Why wouldn't you want your baby to get a head start on learning, you may be asking? The thing is that most studies done on these types of videos show that they don't do squat. Experiments performed on infants of certain ages showed that watching these types of videos not only didn't promote the learning intended, some had negative effects on infants such as confusion and poor attention. Additionally, what's been found again and again is that the best results achieved in promoting mimicry and connection to the real world are when parents are the ones doing the teaching. So while showing your babies some of these videos isn't really going to hurt them, per se, it gives parents an out; they should be the ones working with their babies. And that's where the real rub comes in.

Reading to your baby, singing songs with baby, just talking out loud, all of these things have been proven to promote learning, but sometimes...yeah...you just want to be left the hell alone. Or maybe it's not even that you want to be left alone; you just need to pee. Herein lays the dilemma.
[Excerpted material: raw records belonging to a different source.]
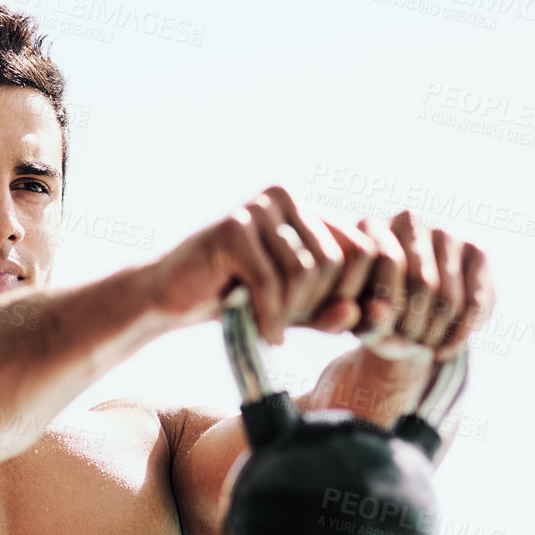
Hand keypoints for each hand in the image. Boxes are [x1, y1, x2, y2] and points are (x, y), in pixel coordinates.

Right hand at [147, 185, 376, 343]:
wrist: (173, 297)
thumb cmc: (241, 302)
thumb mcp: (297, 311)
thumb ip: (331, 312)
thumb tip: (358, 313)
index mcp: (308, 209)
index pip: (361, 248)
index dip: (355, 292)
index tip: (333, 322)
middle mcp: (286, 198)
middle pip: (333, 262)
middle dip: (318, 304)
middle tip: (292, 326)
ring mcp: (258, 208)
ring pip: (303, 271)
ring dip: (291, 312)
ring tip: (274, 329)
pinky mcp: (232, 228)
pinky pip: (269, 282)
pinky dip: (270, 317)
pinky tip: (266, 336)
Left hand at [351, 210, 495, 362]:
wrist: (413, 316)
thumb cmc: (380, 315)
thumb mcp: (365, 324)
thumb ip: (366, 321)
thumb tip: (379, 311)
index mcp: (371, 226)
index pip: (389, 263)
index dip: (389, 309)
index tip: (383, 333)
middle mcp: (410, 219)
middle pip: (423, 282)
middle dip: (415, 325)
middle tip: (408, 342)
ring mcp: (447, 231)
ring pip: (450, 297)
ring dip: (437, 333)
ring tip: (423, 344)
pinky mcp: (477, 250)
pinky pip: (474, 303)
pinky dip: (461, 334)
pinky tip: (446, 347)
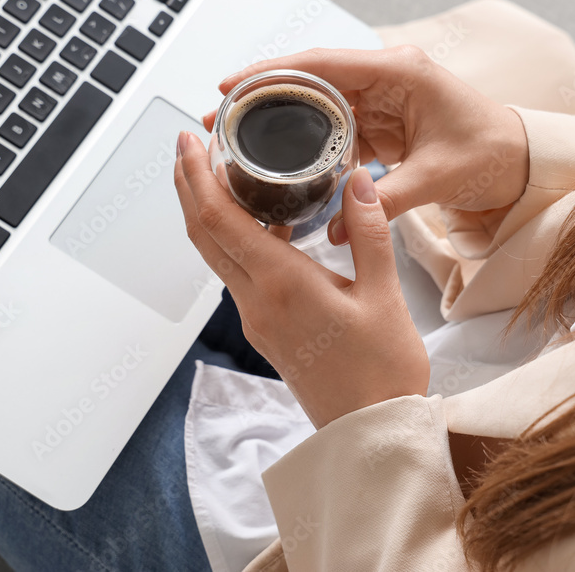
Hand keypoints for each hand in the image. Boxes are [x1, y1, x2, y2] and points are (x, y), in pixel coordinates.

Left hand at [174, 131, 428, 428]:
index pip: (219, 220)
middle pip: (204, 234)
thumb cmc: (382, 369)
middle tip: (190, 145)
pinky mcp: (266, 330)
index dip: (197, 176)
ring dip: (210, 213)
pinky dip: (237, 241)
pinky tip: (264, 224)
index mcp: (282, 284)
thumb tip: (358, 180)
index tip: (189, 141)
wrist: (370, 431)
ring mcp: (257, 318)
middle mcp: (257, 301)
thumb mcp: (385, 294)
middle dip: (190, 186)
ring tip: (222, 175)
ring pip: (217, 256)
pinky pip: (238, 275)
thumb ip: (368, 231)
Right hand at [203, 46, 529, 244]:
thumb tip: (337, 228)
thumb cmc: (493, 154)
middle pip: (309, 79)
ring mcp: (382, 98)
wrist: (520, 163)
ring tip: (240, 139)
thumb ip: (386, 201)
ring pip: (317, 102)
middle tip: (220, 117)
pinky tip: (283, 158)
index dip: (271, 73)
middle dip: (263, 97)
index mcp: (400, 72)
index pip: (322, 64)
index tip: (230, 84)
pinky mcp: (381, 120)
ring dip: (281, 120)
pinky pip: (335, 125)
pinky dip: (308, 141)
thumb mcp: (438, 177)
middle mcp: (386, 77)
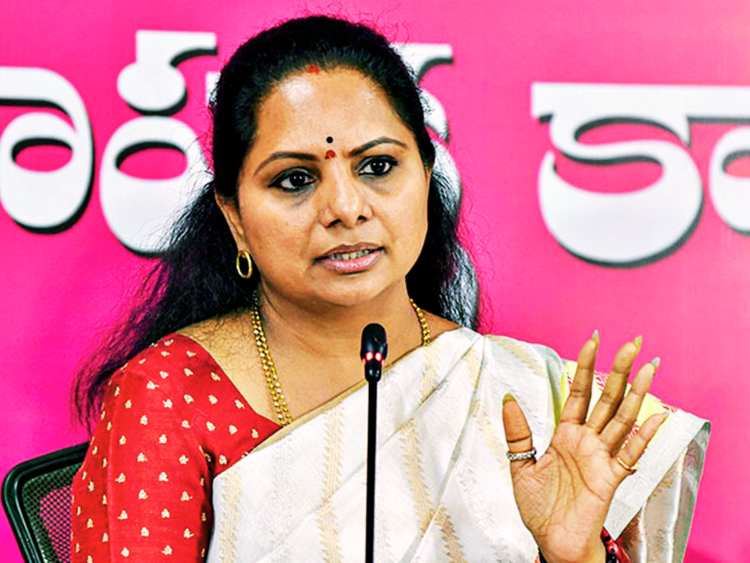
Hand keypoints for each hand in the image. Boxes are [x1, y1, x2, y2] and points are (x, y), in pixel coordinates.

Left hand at [502, 333, 666, 562]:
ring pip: (622, 419)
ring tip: (648, 367)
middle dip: (618, 370)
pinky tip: (656, 417)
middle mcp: (587, 441)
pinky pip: (629, 454)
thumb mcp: (520, 465)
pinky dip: (643, 437)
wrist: (551, 541)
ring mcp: (601, 458)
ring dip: (636, 393)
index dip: (585, 366)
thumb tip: (507, 398)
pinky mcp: (610, 478)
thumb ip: (518, 433)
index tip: (592, 340)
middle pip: (606, 398)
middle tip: (632, 342)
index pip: (578, 392)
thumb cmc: (539, 507)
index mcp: (565, 434)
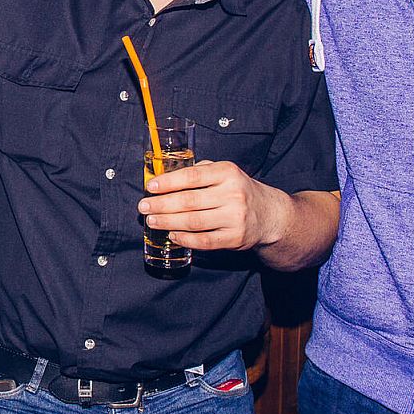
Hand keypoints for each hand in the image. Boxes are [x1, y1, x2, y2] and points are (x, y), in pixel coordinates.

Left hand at [139, 160, 284, 250]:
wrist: (269, 214)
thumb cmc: (238, 190)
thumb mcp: (224, 173)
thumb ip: (199, 172)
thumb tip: (165, 177)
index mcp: (227, 173)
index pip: (192, 177)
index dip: (168, 182)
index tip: (151, 187)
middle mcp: (233, 194)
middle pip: (189, 201)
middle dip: (162, 205)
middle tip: (144, 207)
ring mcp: (235, 218)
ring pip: (194, 222)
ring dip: (168, 222)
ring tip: (152, 221)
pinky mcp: (235, 238)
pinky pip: (205, 241)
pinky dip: (185, 239)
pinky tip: (172, 235)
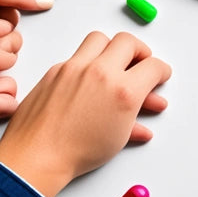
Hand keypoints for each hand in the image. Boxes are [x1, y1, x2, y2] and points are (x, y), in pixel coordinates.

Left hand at [0, 32, 170, 196]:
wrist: (35, 157)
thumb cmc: (75, 153)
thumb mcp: (118, 138)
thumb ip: (135, 118)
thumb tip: (144, 113)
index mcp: (123, 91)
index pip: (153, 66)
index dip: (161, 71)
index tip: (159, 75)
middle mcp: (100, 72)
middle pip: (128, 42)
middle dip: (140, 51)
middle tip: (141, 63)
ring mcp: (74, 68)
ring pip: (100, 39)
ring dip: (111, 48)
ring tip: (115, 63)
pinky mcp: (55, 70)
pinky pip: (77, 55)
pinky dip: (88, 62)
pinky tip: (91, 79)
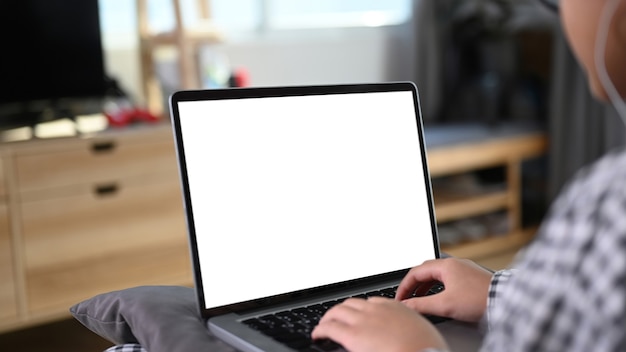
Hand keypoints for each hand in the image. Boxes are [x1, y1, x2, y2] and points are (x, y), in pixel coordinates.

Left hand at [312, 297, 447, 351]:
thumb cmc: (428, 350)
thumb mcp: (423, 334)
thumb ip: (409, 330)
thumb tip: (405, 337)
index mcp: (397, 308)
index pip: (373, 302)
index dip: (362, 310)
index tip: (359, 316)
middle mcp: (378, 310)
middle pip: (352, 303)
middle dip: (342, 311)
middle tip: (336, 319)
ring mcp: (364, 321)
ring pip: (338, 311)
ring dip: (329, 318)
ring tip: (324, 325)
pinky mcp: (352, 335)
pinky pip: (329, 327)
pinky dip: (320, 330)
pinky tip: (318, 335)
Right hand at [396, 257, 492, 322]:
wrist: (504, 300)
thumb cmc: (477, 299)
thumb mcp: (445, 304)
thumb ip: (422, 304)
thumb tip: (406, 305)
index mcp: (445, 265)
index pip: (416, 272)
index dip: (405, 286)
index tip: (400, 298)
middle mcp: (454, 263)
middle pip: (426, 271)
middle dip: (414, 285)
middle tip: (407, 298)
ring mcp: (463, 269)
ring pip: (437, 274)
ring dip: (426, 286)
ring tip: (420, 299)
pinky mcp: (471, 276)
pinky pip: (448, 278)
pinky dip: (438, 287)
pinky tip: (439, 296)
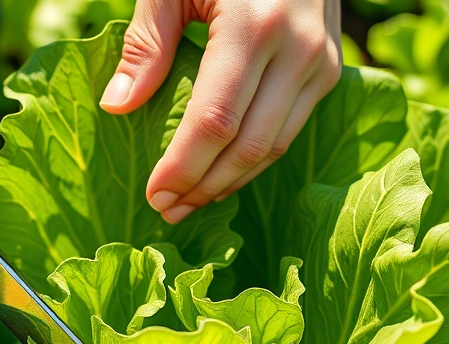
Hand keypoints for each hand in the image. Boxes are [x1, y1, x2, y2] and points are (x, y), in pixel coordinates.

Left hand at [100, 0, 341, 223]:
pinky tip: (221, 173)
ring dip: (230, 183)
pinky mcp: (331, 69)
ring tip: (189, 202)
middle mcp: (299, 49)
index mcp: (254, 27)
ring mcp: (322, 62)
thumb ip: (147, 43)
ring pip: (275, 147)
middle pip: (249, 146)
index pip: (215, 121)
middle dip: (204, 187)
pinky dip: (254, 160)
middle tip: (166, 211)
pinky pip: (290, 130)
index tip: (154, 194)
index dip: (183, 167)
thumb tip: (117, 107)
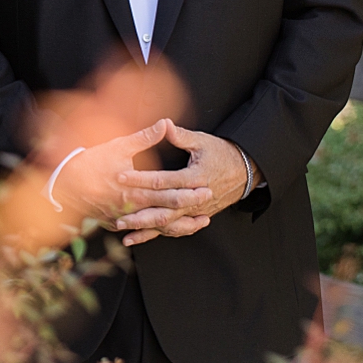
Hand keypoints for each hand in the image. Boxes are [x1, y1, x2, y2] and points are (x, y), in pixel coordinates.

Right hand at [48, 119, 212, 227]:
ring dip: (179, 225)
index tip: (207, 188)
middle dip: (190, 207)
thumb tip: (165, 123)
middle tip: (210, 202)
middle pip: (167, 211)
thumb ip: (145, 137)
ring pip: (156, 227)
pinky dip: (158, 233)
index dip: (189, 192)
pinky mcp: (116, 222)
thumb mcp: (119, 146)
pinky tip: (172, 232)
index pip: (168, 192)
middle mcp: (132, 207)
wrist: (64, 183)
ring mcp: (124, 218)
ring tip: (199, 223)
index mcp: (135, 189)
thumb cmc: (92, 162)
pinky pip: (141, 231)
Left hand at [111, 119, 257, 246]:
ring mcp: (196, 210)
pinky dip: (155, 235)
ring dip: (145, 229)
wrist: (245, 171)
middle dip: (140, 212)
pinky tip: (137, 239)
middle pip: (164, 208)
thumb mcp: (203, 141)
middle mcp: (195, 197)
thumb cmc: (223, 154)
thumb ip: (181, 136)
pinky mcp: (196, 216)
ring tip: (122, 230)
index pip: (163, 180)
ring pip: (168, 224)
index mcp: (195, 177)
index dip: (141, 179)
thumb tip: (164, 124)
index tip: (121, 176)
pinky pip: (174, 229)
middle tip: (118, 212)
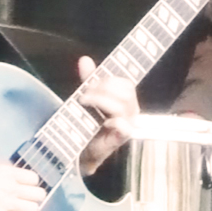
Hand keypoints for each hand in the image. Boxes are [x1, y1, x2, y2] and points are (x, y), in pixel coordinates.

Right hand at [0, 164, 45, 210]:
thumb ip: (5, 173)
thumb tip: (15, 178)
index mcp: (8, 172)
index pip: (35, 179)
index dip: (31, 185)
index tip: (26, 189)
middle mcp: (10, 187)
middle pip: (39, 195)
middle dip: (34, 199)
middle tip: (26, 203)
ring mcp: (5, 203)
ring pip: (33, 210)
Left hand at [76, 56, 137, 173]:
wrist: (80, 150)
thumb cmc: (86, 125)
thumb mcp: (87, 99)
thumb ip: (89, 80)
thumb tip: (85, 60)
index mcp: (126, 100)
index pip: (125, 83)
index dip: (107, 81)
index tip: (89, 84)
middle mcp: (131, 111)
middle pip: (126, 90)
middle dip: (102, 89)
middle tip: (84, 95)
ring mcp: (129, 124)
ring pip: (121, 104)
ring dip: (100, 101)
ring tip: (83, 104)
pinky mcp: (123, 138)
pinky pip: (123, 124)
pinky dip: (111, 121)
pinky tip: (100, 122)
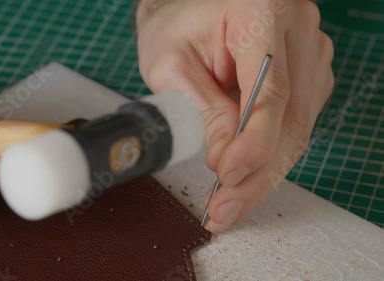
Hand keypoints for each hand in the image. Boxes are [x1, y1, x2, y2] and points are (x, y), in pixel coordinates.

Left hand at [136, 0, 333, 232]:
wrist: (187, 12)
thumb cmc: (174, 29)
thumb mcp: (172, 67)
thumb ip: (204, 111)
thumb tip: (228, 159)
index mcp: (262, 12)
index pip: (269, 92)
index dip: (253, 144)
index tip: (229, 177)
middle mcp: (297, 29)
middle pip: (290, 118)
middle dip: (257, 173)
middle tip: (225, 209)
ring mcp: (308, 53)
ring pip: (297, 129)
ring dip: (264, 172)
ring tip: (229, 203)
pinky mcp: (306, 76)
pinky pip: (295, 125)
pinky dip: (270, 157)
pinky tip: (244, 178)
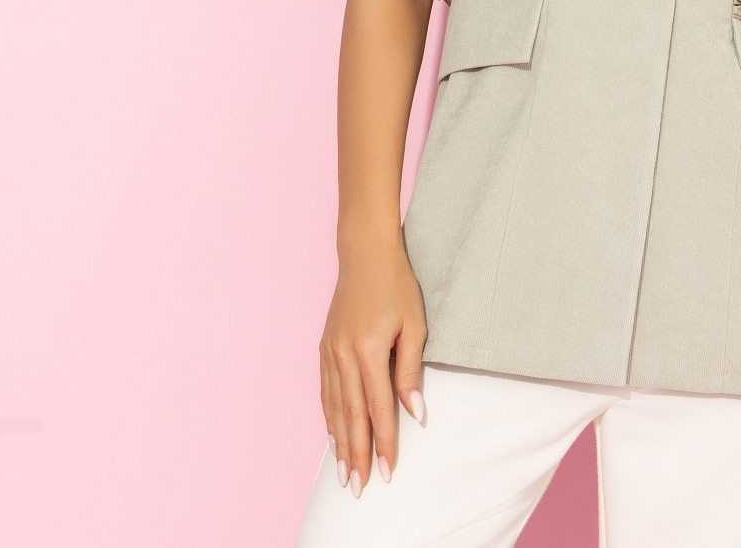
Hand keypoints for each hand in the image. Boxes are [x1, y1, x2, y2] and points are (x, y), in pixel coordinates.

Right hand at [319, 235, 426, 497]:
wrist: (365, 254)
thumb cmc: (396, 285)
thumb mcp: (414, 324)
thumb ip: (410, 371)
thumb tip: (416, 411)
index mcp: (368, 350)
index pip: (379, 408)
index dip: (384, 442)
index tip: (387, 471)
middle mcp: (343, 355)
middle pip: (352, 416)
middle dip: (356, 454)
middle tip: (359, 487)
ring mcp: (329, 352)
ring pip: (335, 408)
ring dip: (340, 443)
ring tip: (344, 473)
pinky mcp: (324, 348)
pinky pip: (326, 391)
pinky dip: (330, 417)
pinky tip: (334, 435)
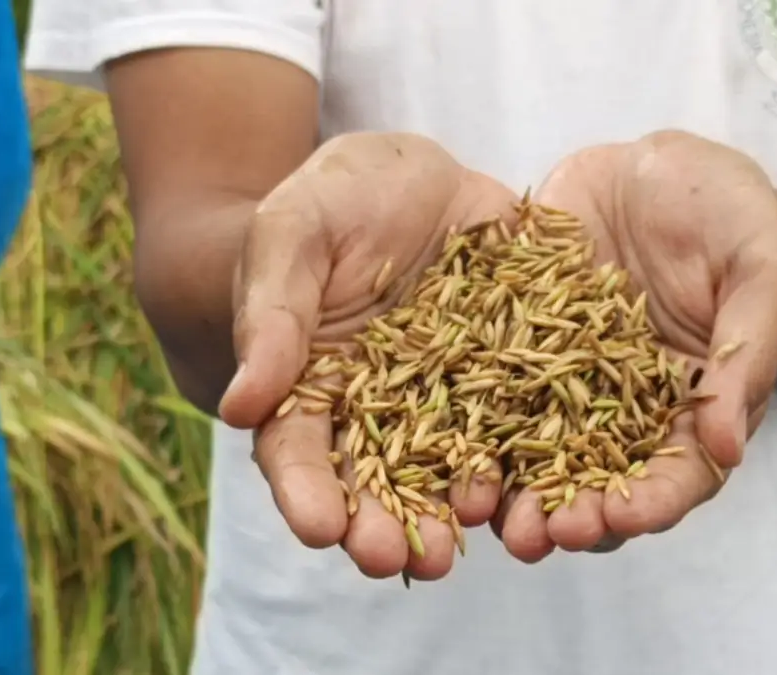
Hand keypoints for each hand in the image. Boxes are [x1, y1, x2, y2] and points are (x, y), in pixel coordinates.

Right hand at [218, 132, 518, 579]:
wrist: (421, 177)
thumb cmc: (337, 198)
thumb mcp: (295, 231)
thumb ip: (273, 312)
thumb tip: (242, 405)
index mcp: (315, 385)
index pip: (300, 450)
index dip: (306, 491)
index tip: (318, 527)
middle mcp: (384, 410)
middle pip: (378, 481)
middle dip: (382, 525)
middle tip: (391, 559)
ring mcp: (455, 401)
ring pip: (452, 470)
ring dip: (453, 514)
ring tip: (457, 546)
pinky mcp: (515, 380)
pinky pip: (526, 426)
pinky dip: (529, 463)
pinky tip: (533, 493)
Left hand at [495, 130, 776, 560]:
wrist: (653, 165)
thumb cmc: (727, 211)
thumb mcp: (762, 265)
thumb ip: (748, 349)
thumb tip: (728, 447)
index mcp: (694, 403)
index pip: (681, 472)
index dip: (655, 500)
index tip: (625, 516)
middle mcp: (625, 409)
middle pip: (602, 481)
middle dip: (573, 515)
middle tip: (541, 535)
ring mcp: (564, 382)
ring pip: (536, 454)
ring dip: (512, 492)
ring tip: (484, 514)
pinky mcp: (513, 348)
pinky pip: (484, 392)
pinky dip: (463, 425)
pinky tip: (435, 447)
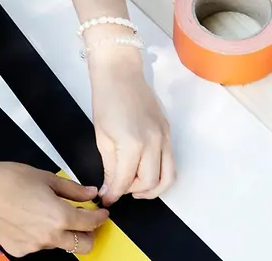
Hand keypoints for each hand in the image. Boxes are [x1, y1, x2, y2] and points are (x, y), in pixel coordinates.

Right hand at [0, 163, 109, 255]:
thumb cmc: (11, 179)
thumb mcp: (48, 178)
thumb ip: (73, 190)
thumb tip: (91, 194)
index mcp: (60, 217)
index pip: (91, 223)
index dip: (100, 217)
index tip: (101, 213)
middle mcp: (49, 236)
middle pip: (83, 246)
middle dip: (88, 235)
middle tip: (83, 221)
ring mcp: (34, 246)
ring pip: (59, 245)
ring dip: (61, 234)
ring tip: (46, 215)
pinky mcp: (19, 250)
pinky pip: (38, 246)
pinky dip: (39, 236)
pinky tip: (28, 221)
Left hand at [86, 44, 173, 204]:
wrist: (120, 73)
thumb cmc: (107, 99)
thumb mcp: (101, 137)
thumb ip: (109, 166)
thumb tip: (110, 186)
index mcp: (132, 144)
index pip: (125, 181)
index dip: (114, 193)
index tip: (107, 198)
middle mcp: (153, 143)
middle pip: (150, 183)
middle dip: (133, 192)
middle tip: (120, 190)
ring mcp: (164, 138)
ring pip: (168, 177)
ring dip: (153, 188)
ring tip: (136, 187)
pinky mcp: (169, 133)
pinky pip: (170, 162)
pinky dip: (160, 173)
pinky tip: (144, 170)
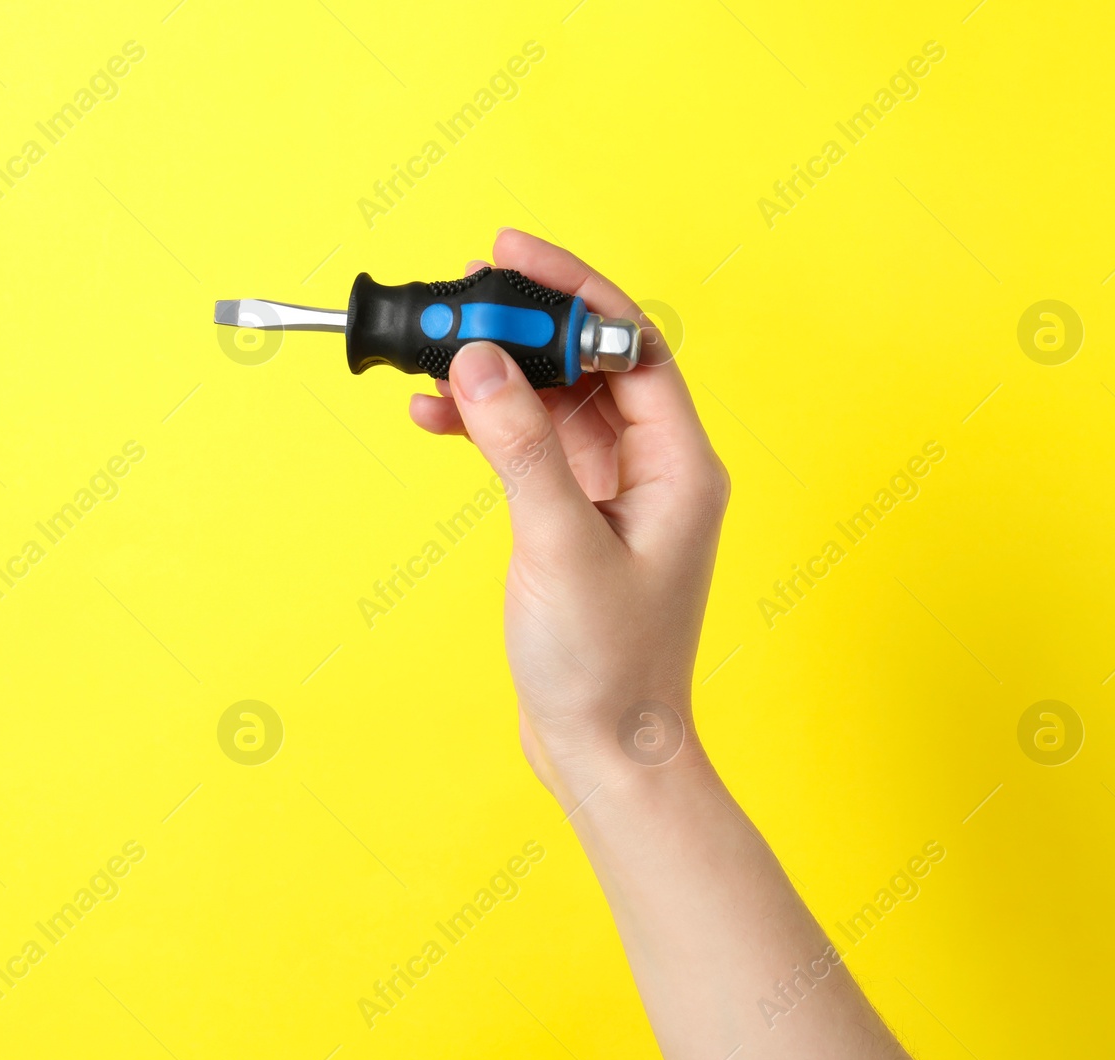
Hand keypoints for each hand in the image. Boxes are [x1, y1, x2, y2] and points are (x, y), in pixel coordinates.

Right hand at [409, 229, 728, 798]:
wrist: (604, 750)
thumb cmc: (606, 665)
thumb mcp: (559, 546)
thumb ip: (520, 447)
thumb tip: (479, 359)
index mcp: (680, 463)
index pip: (630, 344)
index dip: (572, 291)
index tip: (509, 255)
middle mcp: (654, 467)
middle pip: (588, 363)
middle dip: (523, 328)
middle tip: (458, 304)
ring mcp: (614, 492)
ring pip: (553, 401)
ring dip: (497, 377)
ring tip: (434, 358)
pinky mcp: (575, 517)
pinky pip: (531, 447)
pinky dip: (487, 427)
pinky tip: (436, 418)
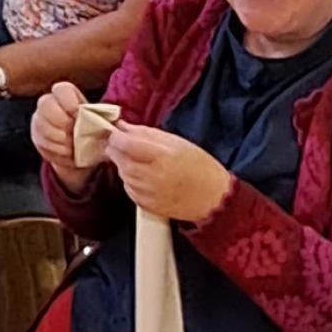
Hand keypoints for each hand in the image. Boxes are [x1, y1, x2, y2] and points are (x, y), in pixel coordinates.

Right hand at [31, 82, 93, 193]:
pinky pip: (43, 144)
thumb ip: (104, 120)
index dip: (69, 101)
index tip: (78, 114)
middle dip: (61, 121)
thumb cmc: (93, 131)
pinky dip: (58, 153)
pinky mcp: (37, 138)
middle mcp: (48, 103)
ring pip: (43, 127)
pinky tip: (69, 155)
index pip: (61, 89)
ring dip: (60, 140)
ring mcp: (39, 121)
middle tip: (74, 133)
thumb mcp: (101, 122)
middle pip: (45, 104)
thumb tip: (110, 127)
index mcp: (66, 94)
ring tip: (74, 147)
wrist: (82, 151)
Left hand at [107, 122, 233, 222]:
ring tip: (140, 161)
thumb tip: (122, 126)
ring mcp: (148, 192)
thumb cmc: (200, 167)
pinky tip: (144, 176)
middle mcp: (152, 175)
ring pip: (123, 174)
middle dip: (117, 150)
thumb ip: (146, 133)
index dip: (116, 137)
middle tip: (124, 145)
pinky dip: (130, 180)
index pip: (124, 143)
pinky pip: (129, 189)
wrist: (215, 198)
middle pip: (119, 160)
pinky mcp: (147, 205)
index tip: (117, 133)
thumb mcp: (177, 142)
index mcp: (162, 156)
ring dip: (124, 165)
My twins are hitting the four-month mark and the term "witching hour" that people use to describe when babies like to freak out has been extended to "witching day." The one thing that we've found that they are really interested in is our ceiling fan. Yeah, sounds weird, but we assume it has something to do with the black and white contrast of the blades with the ceiling. Sometimes we just hold the one who is crying the most up in the direction of the damn thing to get him to calm down. That contrasty thing is why there are all of those baby products with black and white images.